(Supplied material begins)
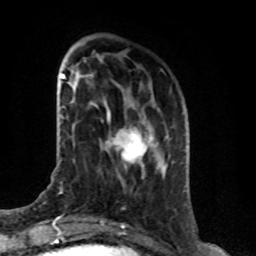
Breast MRI (dynamic contrast-enhanced), one axial slice. Slice 23 of 76 in the series (ordered by position). Cropped to one breast. Dynamic contrast-enhanced series, time point 2 of 8 at this slice position (early post-contrast). 1.5 T. TE 4.2 ms, TR 7 ms. 2.1 mm slice thickness. 256 × 256 image matrix, field of view 165 × 165 mm. Female patient.
Outlined on this slice (semi-automatically segmented with operator editing):
- enhancing-tissue mask used for the functional tumour volume (all voxels passing the contrast-enhancement thresholds inside the analysis volume; usually the tumour): bounding box [x1, y1, x2, y2] px = [107, 116, 152, 168]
(Supplied material ends)
Problem requirements – Without the pictures, repeat every line of the material above exactly.

Your solution –
Breast MRI (dynamic contrast-enhanced), one axial slice. Slice 23 of 76 in the series (ordered by position). Cropped to one breast. Dynamic contrast-enhanced series, time point 2 of 8 at this slice position (early post-contrast). 1.5 T. TE 4.2 ms, TR 7 ms. 2.1 mm slice thickness. 256 × 256 image matrix, field of view 165 × 165 mm. Female patient.
Outlined on this slice (semi-automatically segmented with operator editing):
- enhancing-tissue mask used for the functional tumour volume (all voxels passing the contrast-enhancement thresholds inside the analysis volume; usually the tumour): bounding box [x1, y1, x2, y2] px = [107, 116, 152, 168]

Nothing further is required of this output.